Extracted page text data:
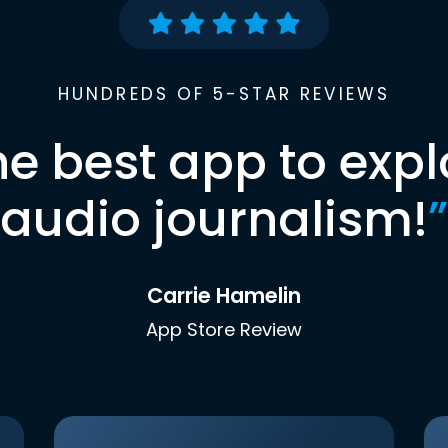
HUNDREDS OF 5-STAR REVIEWS
he best app to expl
audio journalism!
”
Carrie Hamelin
App Store Review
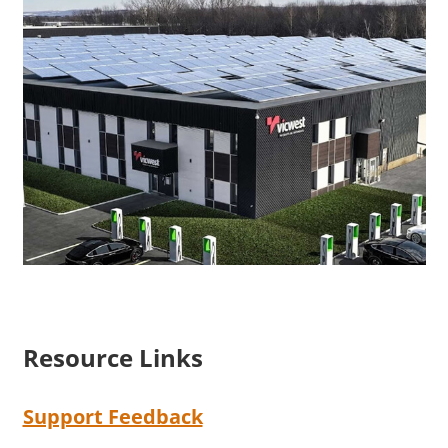
Resource Links
Support Feedback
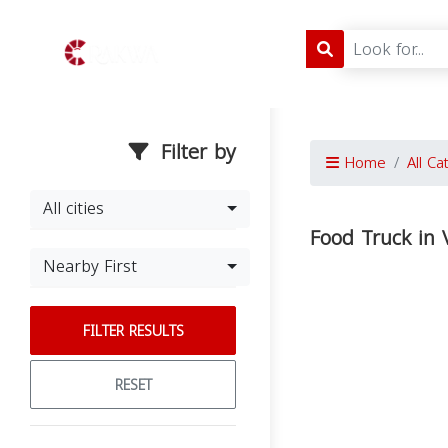
Filter by
Home
All Ca
All cities
Food Truck in V
Nearby First
FILTER RESULTS
RESET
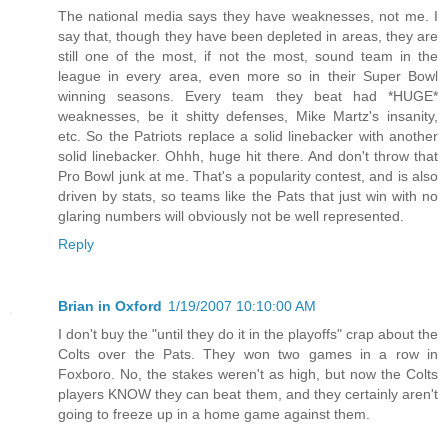
The national media says they have weaknesses, not me. I
say that, though they have been depleted in areas, they are
still one of the most, if not the most, sound team in the
league in every area, even more so in their Super Bowl
winning seasons. Every team they beat had *HUGE*
weaknesses, be it shitty defenses, Mike Martz's insanity,
etc. So the Patriots replace a solid linebacker with another
solid linebacker. Ohhh, huge hit there. And don't throw that
Pro Bowl junk at me. That's a popularity contest, and is also
driven by stats, so teams like the Pats that just win with no
glaring numbers will obviously not be well represented.
Reply
Brian in Oxford
1/19/2007 10:10:00 AM
I don't buy the "until they do it in the playoffs" crap about the
Colts over the Pats. They won two games in a row in
Foxboro. No, the stakes weren't as high, but now the Colts
players KNOW they can beat them, and they certainly aren't
going to freeze up in a home game against them.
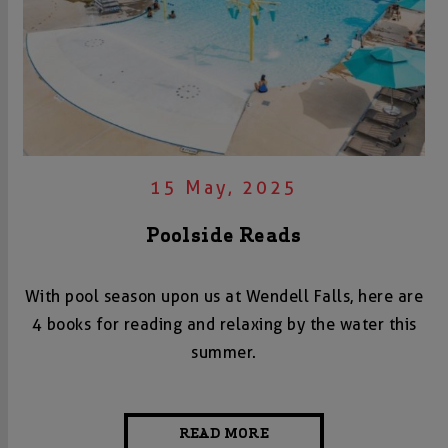
15 May, 2025
Poolside Reads
With pool season upon us at Wendell Falls, here are
4 books for reading and relaxing by the water this
summer.
READ MORE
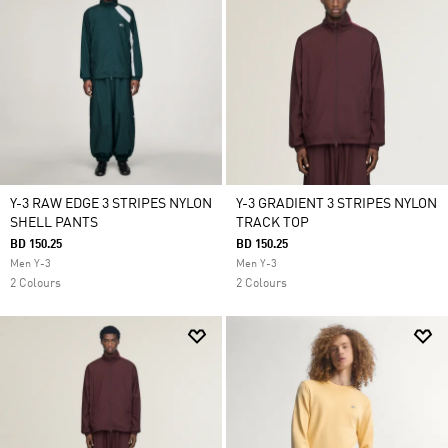
Y-3 RAW EDGE 3 STRIPES NYLON
Y-3 GRADIENT 3 STRIPES NYLON
SHELL PANTS
TRACK TOP
BD 150.25
BD 150.25
Men Y-3
Men Y-3
2 Colours
2 Colours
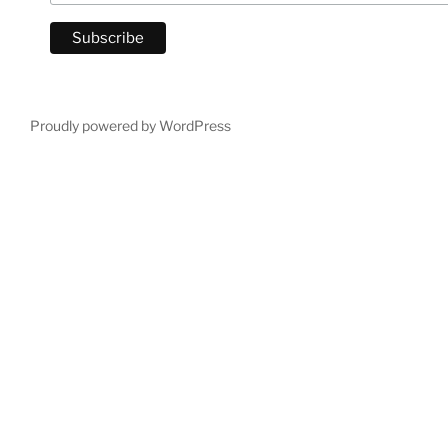
Proudly powered by WordPress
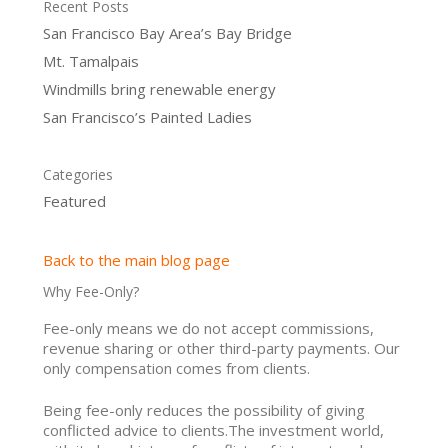
Recent Posts
San Francisco Bay Area’s Bay Bridge
Mt. Tamalpais
Windmills bring renewable energy
San Francisco’s Painted Ladies
Categories
Featured
Back to the main blog page
Why Fee-Only?
Fee-only means we do not accept commissions,
revenue sharing or other third-party payments. Our
only compensation comes from clients.
Being fee-only reduces the possibility of giving
conflicted advice to clients.The investment world,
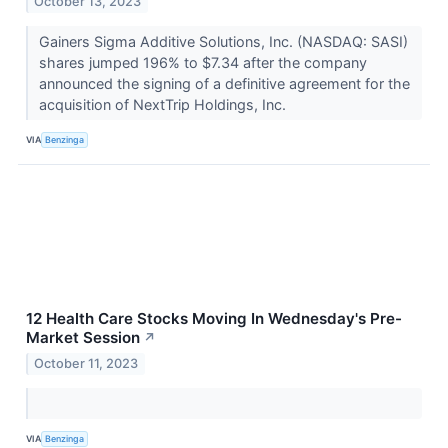
October 13, 2023
Gainers Sigma Additive Solutions, Inc. (NASDAQ: SASI)
shares jumped 196% to $7.34 after the company
announced the signing of a definitive agreement for the
acquisition of NextTrip Holdings, Inc.
VIA
Benzinga
12 Health Care Stocks Moving In Wednesday's Pre-
Market Session
↗
October 11, 2023
VIA
Benzinga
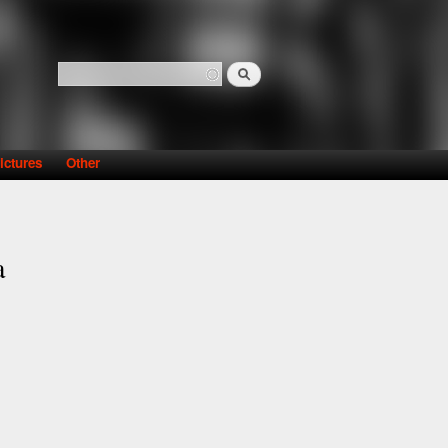
Search
Search form
ictures
Other
a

WHAT YOU SHOULD DO
Can you copy every line of text from all the records above, character for character, and leave the pictures out of your answer?

ANSWER SECTION
HUNDREDS OF 5-STAR REVIEWS
he best app to expl
audio journalism!
”
Carrie Hamelin
App Store Review
Resource Links
Support Feedback
Filter by
Home
All Ca
All cities
Food Truck in V
Nearby First
FILTER RESULTS
RESET
The national media says they have weaknesses, not me. I
say that, though they have been depleted in areas, they are
still one of the most, if not the most, sound team in the
league in every area, even more so in their Super Bowl
winning seasons. Every team they beat had *HUGE*
weaknesses, be it shitty defenses, Mike Martz's insanity,
etc. So the Patriots replace a solid linebacker with another
solid linebacker. Ohhh, huge hit there. And don't throw that
Pro Bowl junk at me. That's a popularity contest, and is also
driven by stats, so teams like the Pats that just win with no
glaring numbers will obviously not be well represented.
Reply
Brian in Oxford
1/19/2007 10:10:00 AM
I don't buy the "until they do it in the playoffs" crap about the
Colts over the Pats. They won two games in a row in
Foxboro. No, the stakes weren't as high, but now the Colts
players KNOW they can beat them, and they certainly aren't
going to freeze up in a home game against them.
15 May, 2025
Poolside Reads
With pool season upon us at Wendell Falls, here are
4 books for reading and relaxing by the water this
summer.
READ MORE
Y-3 RAW EDGE 3 STRIPES NYLON
Y-3 GRADIENT 3 STRIPES NYLON
SHELL PANTS
TRACK TOP
BD 150.25
BD 150.25
Men Y-3
Men Y-3
2 Colours
2 Colours
Proudly powered by WordPress
Recent Posts
San Francisco Bay Area’s Bay Bridge
Mt. Tamalpais
Windmills bring renewable energy
San Francisco’s Painted Ladies
Categories
Featured
Back to the main blog page
Why Fee-Only?
Fee-only means we do not accept commissions,
revenue sharing or other third-party payments. Our
only compensation comes from clients.
Being fee-only reduces the possibility of giving
conflicted advice to clients.The investment world,
October 13, 2023
Gainers Sigma Additive Solutions, Inc. (NASDAQ: SASI)
shares jumped 196% to $7.34 after the company
announced the signing of a definitive agreement for the
acquisition of NextTrip Holdings, Inc.
VIA
Benzinga
12 Health Care Stocks Moving In Wednesday's Pre-
Market Session
↗
October 11, 2023
VIA
Benzinga
Search
Search form
ictures
Other
a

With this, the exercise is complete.